Beethoven en los infiernos

Actividad sobre la personificación de los instrumentos musicales, a partir de la tradición que asegura que el cuarto concierto para piano de Beethoven refleja el diálogo entre Orfeo y las furias, y luego, el fallido rescate de Eurídice, desvanecida por la impaciencia de su amado.

Ponte el vídeo todas las veces que quieras. Debes asociar, indicando minuto y segundo, cada una de las intervenciones del siguiente texto, así como las acotaciones (no es necesaria una precisión absoluta). Si te es difícil, prueba a agrupar varias intervenciones y acotaciones a la vez.

  • Furias: ¿Quien osa acercarse a este lugar? (0.05)
  • Orfeo: Piso este camino de terror con gusto. (0.19)
  • Furias: ¡Intruso! ¡Retrocede! (0.48)
  • Orfeo: Busco el gozo de mi vida... (1.02)
  • Furias: ¡No nos engañes! (1.26)
  • Orfeo: Abridme el portal oscuro. (1.33)
  • Furias: ¡No, jamás! (1.37)
  • Orfeo (dirigiéndose a su lira): Vosotras, cuerdas, resonad... (se dispone a tocar la más hermosa por doliente de las melodías). (1.42)

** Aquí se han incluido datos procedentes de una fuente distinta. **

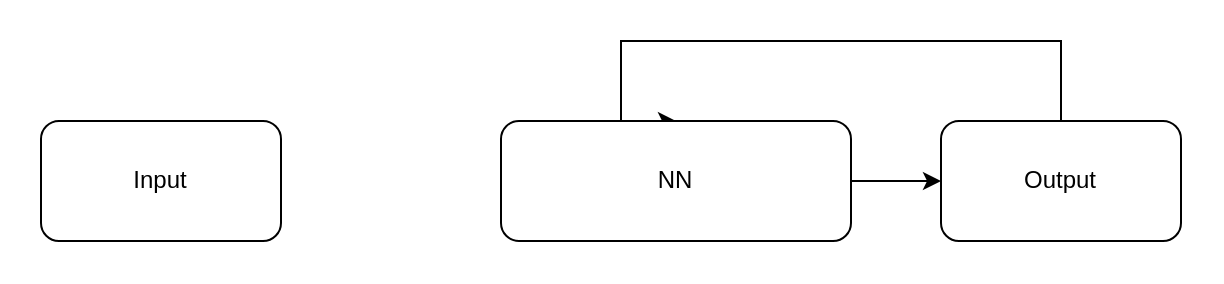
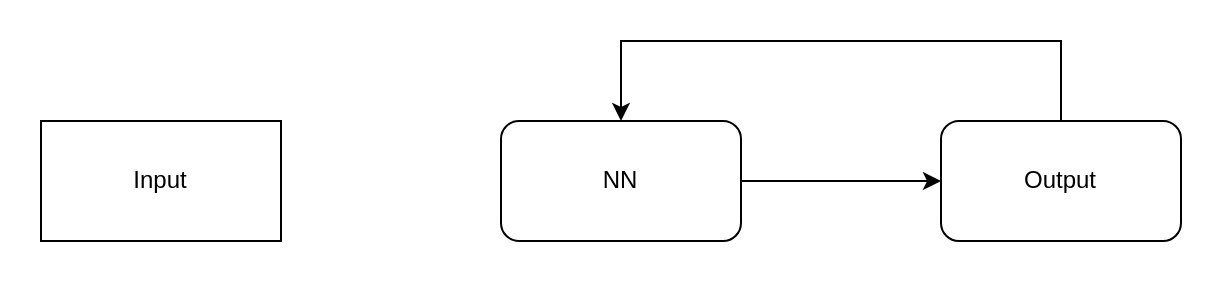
  <mxCell id="0" />
  <mxCell id="1" parent="0" />
- <mxCell id="2" value="Input" style="rounded=1;whiteSpace=wrap;html=1;" parent="1" vertex="1"><mxGeometry x="20" y="60" width="120" height="60" as="geometry" /></mxCell>
+ <mxCell id="2" value="Input" style="whiteSpace=wrap;html=1;rounded=0;" parent="1" vertex="1"><mxGeometry x="20" y="60" width="120" height="60" as="geometry" /></mxCell>
  <mxCell id="3" style="edgeStyle=orthogonalEdgeStyle;rounded=0;orthogonalLoop=1;jettySize=auto;html=1;exitX=0.5;exitY=0;exitDx=0;exitDy=0;entryX=0.5;entryY=0;entryDx=0;entryDy=0;" edge="1" parent="1" source="4" target="6"><mxGeometry relative="1" as="geometry"><Array as="points"><mxPoint x="530" y="20" /><mxPoint x="310" y="20" /></Array></mxGeometry></mxCell>
  <mxCell id="4" value="Output" style="rounded=1;whiteSpace=wrap;html=1;" parent="1" vertex="1"><mxGeometry x="470" y="60" width="120" height="60" as="geometry" /></mxCell>
  <mxCell id="5" style="edgeStyle=orthogonalEdgeStyle;rounded=0;orthogonalLoop=1;jettySize=auto;html=1;exitX=1;exitY=0.5;exitDx=0;exitDy=0;" parent="1" source="6" target="4" edge="1"><mxGeometry relative="1" as="geometry" /></mxCell>
- <mxCell id="6" value="NN" style="rounded=1;whiteSpace=wrap;html=1;" parent="1" vertex="1"><mxGeometry x="250" y="60" width="175" height="60" as="geometry" /></mxCell>
+ <mxCell id="6" value="NN" style="rounded=1;whiteSpace=wrap;html=1;" parent="1" vertex="1"><mxGeometry x="250" y="60" width="120" height="60" as="geometry" /></mxCell>
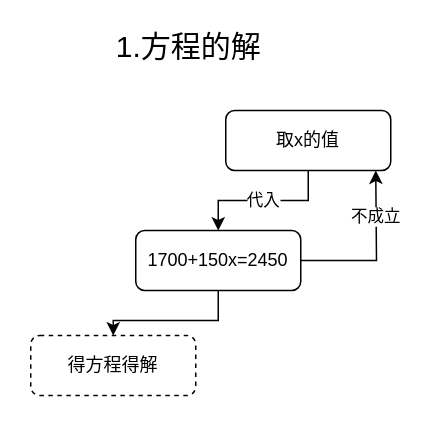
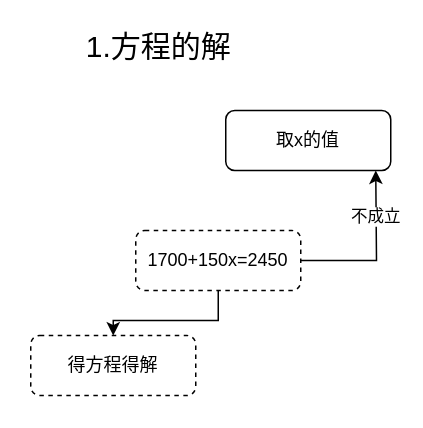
  <mxCell id="0" />
  <mxCell id="1" parent="0" />
- <mxCell id="2" value="代入" style="edgeStyle=orthogonalEdgeStyle;rounded=0;orthogonalLoop=1;jettySize=auto;html=1;entryX=0.5;entryY=0;entryDx=0;entryDy=0;" parent="1" source="3" target="7" edge="1"><mxGeometry relative="1" as="geometry" /></mxCell>
  <mxCell id="3" value="取x的值" style="rounded=1;whiteSpace=wrap;html=1;" parent="1" vertex="1"><mxGeometry x="150" y="73" width="110" height="40" as="geometry" /></mxCell>
- <mxCell id="4" value="&lt;font style=&quot;font-size: 20px&quot;&gt;1.方程的解&lt;/font&gt;" style="text;html=1;align=center;verticalAlign=middle;resizable=0;points=[];autosize=1;" parent="1" vertex="1"><mxGeometry x="70" y="20" width="110" height="20" as="geometry" /></mxCell>
+ <mxCell id="4" value="&lt;font style=&quot;font-size: 20px&quot;&gt;1.方程的解&lt;/font&gt;" style="text;html=1;align=center;verticalAlign=middle;resizable=0;points=[];autosize=1;" parent="1" vertex="1"><mxGeometry x="50" y="20" width="110" height="20" as="geometry" /></mxCell>
  <mxCell id="5" style="edgeStyle=orthogonalEdgeStyle;rounded=0;orthogonalLoop=1;jettySize=auto;html=1;entryX=0.5;entryY=0;entryDx=0;entryDy=0;" parent="1" source="7" target="8" edge="1"><mxGeometry relative="1" as="geometry" /></mxCell>
  <mxCell id="6" value="不成立" style="edgeStyle=orthogonalEdgeStyle;rounded=0;orthogonalLoop=1;jettySize=auto;html=1;" parent="1" source="7" edge="1"><mxGeometry x="0.455" relative="1" as="geometry"><mxPoint x="250" y="113" as="targetPoint" /><mxPoint as="offset" /></mxGeometry></mxCell>
- <mxCell id="7" value="1700+150x=2450" style="rounded=1;whiteSpace=wrap;html=1;" parent="1" vertex="1"><mxGeometry x="90" y="153" width="110" height="40" as="geometry" /></mxCell>
+ <mxCell id="7" value="1700+150x=2450" style="rounded=1;whiteSpace=wrap;html=1;dashed=1;" parent="1" vertex="1"><mxGeometry x="90" y="153" width="110" height="40" as="geometry" /></mxCell>
  <mxCell id="8" value="得方程得解" style="rounded=1;whiteSpace=wrap;html=1;dashed=1;" parent="1" vertex="1"><mxGeometry x="20" y="223" width="110" height="40" as="geometry" /></mxCell>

  • Furias: ¡Atrás! (1.47)
  • Orfeo (que sigue tocando): Piedad... (1.48)
  • Furias: ¡Atrás!(1.50)
  • Orfeo: Piedad... (1.51)
  • Furias: ¡Atrás! (gritan ya con menos fuerza: la música las ha ido aplacando... Orfeo sigue tocando y cantando sus lamentos). (1.53)

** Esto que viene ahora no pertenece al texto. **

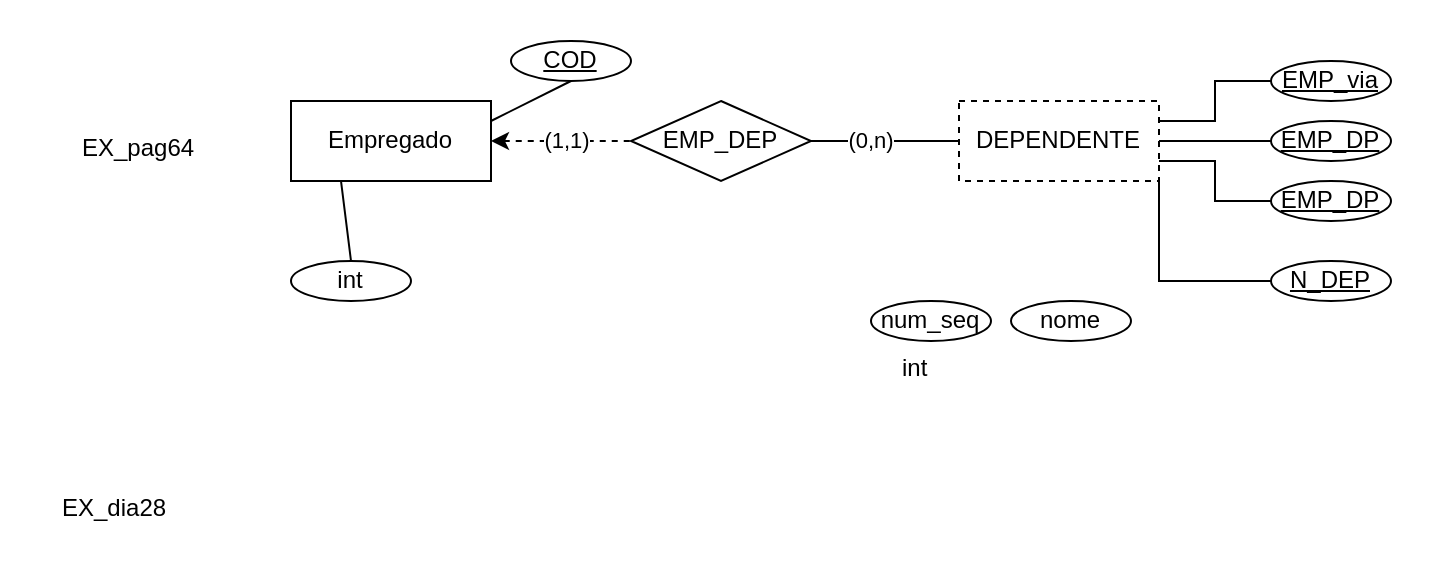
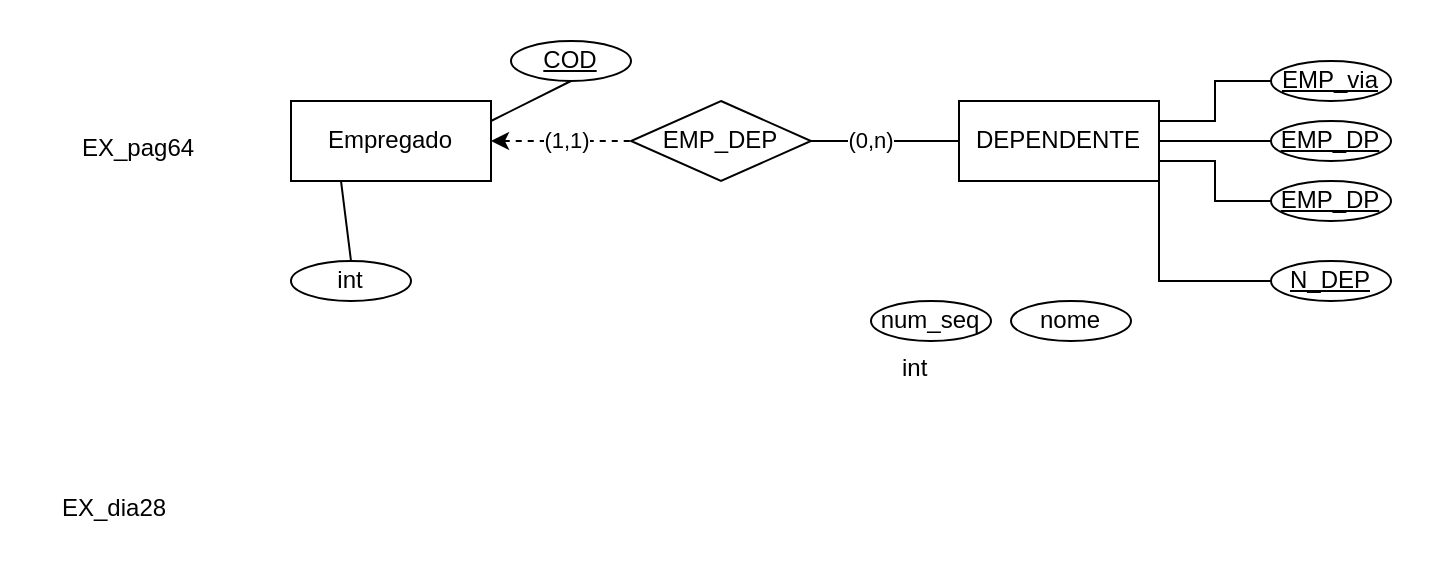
  <mxCell id="0" />
  <mxCell id="1" parent="0" />
  <mxCell id="2" style="edgeStyle=orthogonalEdgeStyle;rounded=0;orthogonalLoop=1;jettySize=auto;html=1;exitX=1;exitY=0.5;exitDx=0;exitDy=0;entryX=0;entryY=0.5;entryDx=0;entryDy=0;startArrow=classic;startFill=1;endArrow=none;endFill=0;dashed=1;" edge="1" parent="1" source="4" target="25"><mxGeometry relative="1" as="geometry" /></mxCell>
  <mxCell id="3" value="(1,1)" style="edgeLabel;html=1;align=center;verticalAlign=middle;resizable=0;points=[];" vertex="1" connectable="0" parent="2"><mxGeometry x="0.065" y="1" relative="1" as="geometry"><mxPoint as="offset" /></mxGeometry></mxCell>
  <mxCell id="4" value="Empregado" style="whiteSpace=wrap;html=1;align=center;" vertex="1" parent="1"><mxGeometry x="140" y="50" width="100" height="40" as="geometry" /></mxCell>
  <mxCell id="5" value="int" style="ellipse;whiteSpace=wrap;html=1;align=center;" vertex="1" parent="1"><mxGeometry x="140" y="130" width="60" height="20" as="geometry" /></mxCell>
  <mxCell id="6" value="COD" style="ellipse;whiteSpace=wrap;html=1;align=center;fontStyle=4;" vertex="1" parent="1"><mxGeometry x="250" y="20" width="60" height="20" as="geometry" /></mxCell>
  <mxCell id="7" value="" style="endArrow=none;html=1;rounded=0;entryX=0.25;entryY=1;entryDx=0;entryDy=0;exitX=0.5;exitY=0;exitDx=0;exitDy=0;" edge="1" parent="1" source="5" target="4"><mxGeometry relative="1" as="geometry"><mxPoint x="170" y="130" as="sourcePoint" /><mxPoint x="330" y="130" as="targetPoint" /></mxGeometry></mxCell>
  <mxCell id="8" value="" style="resizable=0;html=1;whiteSpace=wrap;align=right;verticalAlign=bottom;" connectable="0" vertex="1" parent="7"><mxGeometry x="1" relative="1" as="geometry"><mxPoint x="-170" y="-40" as="offset" /></mxGeometry></mxCell>
  <mxCell id="9" value="" style="endArrow=none;html=1;rounded=0;entryX=1;entryY=0.25;entryDx=0;entryDy=0;exitX=0.5;exitY=1;exitDx=0;exitDy=0;" edge="1" parent="1" source="6" target="4"><mxGeometry relative="1" as="geometry"><mxPoint x="180" y="140" as="sourcePoint" /><mxPoint x="175" y="100" as="targetPoint" /><Array as="points"><mxPoint x="240" y="60" /></Array></mxGeometry></mxCell>
  <mxCell id="10" value="" style="resizable=0;html=1;whiteSpace=wrap;align=right;verticalAlign=bottom;" connectable="0" vertex="1" parent="9"><mxGeometry x="1" relative="1" as="geometry"><mxPoint x="-170" y="-40" as="offset" /></mxGeometry></mxCell>
  <mxCell id="11" style="rounded=0;orthogonalLoop=1;jettySize=auto;html=1;exitX=1;exitY=0.25;exitDx=0;exitDy=0;entryX=0;entryY=0.5;entryDx=0;entryDy=0;strokeColor=default;edgeStyle=orthogonalEdgeStyle;curved=0;endArrow=none;endFill=0;" edge="1" parent="1" source="17" target="21"><mxGeometry relative="1" as="geometry" /></mxCell>
  <mxCell id="12" style="rounded=0;orthogonalLoop=1;jettySize=auto;html=1;exitX=1;exitY=0.5;exitDx=0;exitDy=0;entryX=0;entryY=0.5;entryDx=0;entryDy=0;strokeColor=default;edgeStyle=orthogonalEdgeStyle;curved=0;endArrow=none;endFill=0;" edge="1" parent="1" source="17" target="22"><mxGeometry relative="1" as="geometry" /></mxCell>
  <mxCell id="13" style="rounded=0;orthogonalLoop=1;jettySize=auto;html=1;exitX=1;exitY=0.75;exitDx=0;exitDy=0;entryX=0;entryY=0.5;entryDx=0;entryDy=0;strokeColor=default;edgeStyle=orthogonalEdgeStyle;curved=0;endArrow=none;endFill=0;" edge="1" parent="1" source="17" target="23"><mxGeometry relative="1" as="geometry" /></mxCell>
  <mxCell id="14" style="rounded=0;orthogonalLoop=1;jettySize=auto;html=1;exitX=1;exitY=1;exitDx=0;exitDy=0;entryX=0;entryY=0.5;entryDx=0;entryDy=0;strokeColor=default;edgeStyle=orthogonalEdgeStyle;curved=0;endArrow=none;endFill=0;" edge="1" parent="1" source="17" target="24"><mxGeometry relative="1" as="geometry" /></mxCell>
  <mxCell id="15" style="edgeStyle=orthogonalEdgeStyle;rounded=0;orthogonalLoop=1;jettySize=auto;html=1;entryX=1;entryY=0.5;entryDx=0;entryDy=0;startArrow=none;startFill=0;endArrow=none;endFill=0;" edge="1" parent="1" source="17" target="25"><mxGeometry relative="1" as="geometry" /></mxCell>
  <mxCell id="16" value="(0,n)" style="edgeLabel;html=1;align=center;verticalAlign=middle;resizable=0;points=[];" vertex="1" connectable="0" parent="15"><mxGeometry x="0.208" y="-1" relative="1" as="geometry"><mxPoint as="offset" /></mxGeometry></mxCell>
- <mxCell id="17" value="DEPENDENTE" style="whiteSpace=wrap;html=1;align=center;dashed=1;" vertex="1" parent="1"><mxGeometry x="474" y="50" width="100" height="40" as="geometry" /></mxCell>
+ <mxCell id="17" value="DEPENDENTE" style="whiteSpace=wrap;html=1;align=center;" vertex="1" parent="1"><mxGeometry x="474" y="50" width="100" height="40" as="geometry" /></mxCell>
  <mxCell id="18" value="num_seq" style="ellipse;whiteSpace=wrap;html=1;align=center;" vertex="1" parent="1"><mxGeometry x="430" y="150" width="60" height="20" as="geometry" /></mxCell>
  <mxCell id="19" value="int&lt;div&gt;&lt;br&gt;&lt;/div&gt;" style="text;strokeColor=none;fillColor=none;spacingLeft=4;spacingRight=4;overflow=hidden;rotatable=0;points=[[0,0.5],[1,0.5]];portConstraint=eastwest;fontSize=12;whiteSpace=wrap;html=1;" vertex="1" parent="1"><mxGeometry x="440" y="170" width="40" height="30" as="geometry" /></mxCell>
  <mxCell id="20" value="nome" style="ellipse;whiteSpace=wrap;html=1;align=center;" vertex="1" parent="1"><mxGeometry x="500" y="150" width="60" height="20" as="geometry" /></mxCell>
  <mxCell id="21" value="EMP_via" style="ellipse;whiteSpace=wrap;html=1;align=center;fontStyle=4;" vertex="1" parent="1"><mxGeometry x="630" y="30" width="60" height="20" as="geometry" /></mxCell>
  <mxCell id="22" value="EMP_DP" style="ellipse;whiteSpace=wrap;html=1;align=center;fontStyle=4;" vertex="1" parent="1"><mxGeometry x="630" y="60" width="60" height="20" as="geometry" /></mxCell>
  <mxCell id="23" value="EMP_DP" style="ellipse;whiteSpace=wrap;html=1;align=center;fontStyle=4;" vertex="1" parent="1"><mxGeometry x="630" y="90" width="60" height="20" as="geometry" /></mxCell>
  <mxCell id="24" value="N_DEP" style="ellipse;whiteSpace=wrap;html=1;align=center;fontStyle=4;" vertex="1" parent="1"><mxGeometry x="630" y="130" width="60" height="20" as="geometry" /></mxCell>
  <mxCell id="25" value="EMP_DEP" style="shape=rhombus;perimeter=rhombusPerimeter;whiteSpace=wrap;html=1;align=center;" vertex="1" parent="1"><mxGeometry x="310" y="50" width="90" height="40" as="geometry" /></mxCell>
  <mxCell id="26" value="EX_pag64" style="text;strokeColor=none;fillColor=none;spacingLeft=4;spacingRight=4;overflow=hidden;rotatable=0;points=[[0,0.5],[1,0.5]];portConstraint=eastwest;fontSize=12;whiteSpace=wrap;html=1;" vertex="1" parent="1"><mxGeometry x="30" y="60" width="70" height="30" as="geometry" /></mxCell>
  <mxCell id="27" value="EX_dia28" style="text;strokeColor=none;fillColor=none;spacingLeft=4;spacingRight=4;overflow=hidden;rotatable=0;points=[[0,0.5],[1,0.5]];portConstraint=eastwest;fontSize=12;whiteSpace=wrap;html=1;" vertex="1" parent="1"><mxGeometry x="20" y="240" width="70" height="30" as="geometry" /></mxCell>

  • Todas las almas condenadas detienen sus sufrimientos gracias a tanta belleza. La música de Orfeo llega a oídos de Hades y Perséfone. (2.07)
  • Orfeo llega ante los reyes del Hades, a quienes suplica que Eurídice vuelva entre los vivos. Aceptan, pero con la condición de no mirarla durante el peligroso camino de vuelta. (2.11)
  • Orfeo siente la mano de Eurídice sobre la suya. Su corazón vuelve a latir de nuevo. No hacen falta las palabras. (2.34)
  • Las furias, de nuevo enfurecidas, se aproximan a lo lejos. (3.07)
  • Eurídice: ¡Ya vienen! (ambos aceleran el paso) (3.19)
  • Orfeo sale de la gruta. Ya no está en peligro, se frena... Pero le absorben los deseos de saber cómo está Eurídice. (3.35)
  • La impaciencia le traiciona. Orfeo la mira. Le pudo el miedo a perderla para siempre, la necesidad de protegerla. El sol ya bañaba sus cabellos. Pero uno de sus pies aún permanecía en el mundo de los muertos. Eurídice queda inmóvil. (3.50)
  • Las furias la alcanzan y reclaman su alma. El cuerpo de la ninfa comienza a evaporarse lentamente. (4.02)
  • Orfeo: ¡Eurídice! Último adios. Miradas de dolor. Miradas de amor infinito. Las manos de ella, ya intangibles, ya invisibles, se separan para siempre de las de Orfeo, que queda solo. Su corazón vuelve a pararse. (4.20 hasta el final).